Never ask a candidate to attack your production systems. Don’t ask for code, payloads, or reports taken from a previous employer either. A good interview proves skill without crossing legal or ethical lines.

What does “good” look like in screening?
- Strong scoping habits: The candidate asks about authorization, rollback, and business impact before naming tools.
- Clear communication: They explain one past exercise from goal to report, including what failed.
- Safe testing judgment: They suggest a lab, replay, or simulation instead of risky live-fire shortcuts.
- Defender mindset: They can tie an attack path to detections, response, and fixes.
A simple scenario works well. Ask how they’d test a user-to-admin path across Microsoft 365 and Okta. Strong candidates ask about logging windows, approved actions, and evidence handling. Weak ones jump straight to exploits.

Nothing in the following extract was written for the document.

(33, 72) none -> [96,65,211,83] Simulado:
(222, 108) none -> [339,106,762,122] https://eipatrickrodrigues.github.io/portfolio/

Finally, set success metrics before the offer. Good examples include exercise cadence, coverage of top attack paths, detection improvements after purple sessions, remediation rates on validated findings, and time from kickoff to executive-ready report. Risk Crew’s red team metrics guide is a useful reference for shaping that scorecard.
Mid-market red team hiring works when the mission is narrow, the role is accurate, and the interview proves judgment, not just flash. Start with the outcome you need. Then match it to the right role and hiring model. The best first hire should improve detections, speed up fixes, and give leaders clearer decisions, not just produce dramatic demos.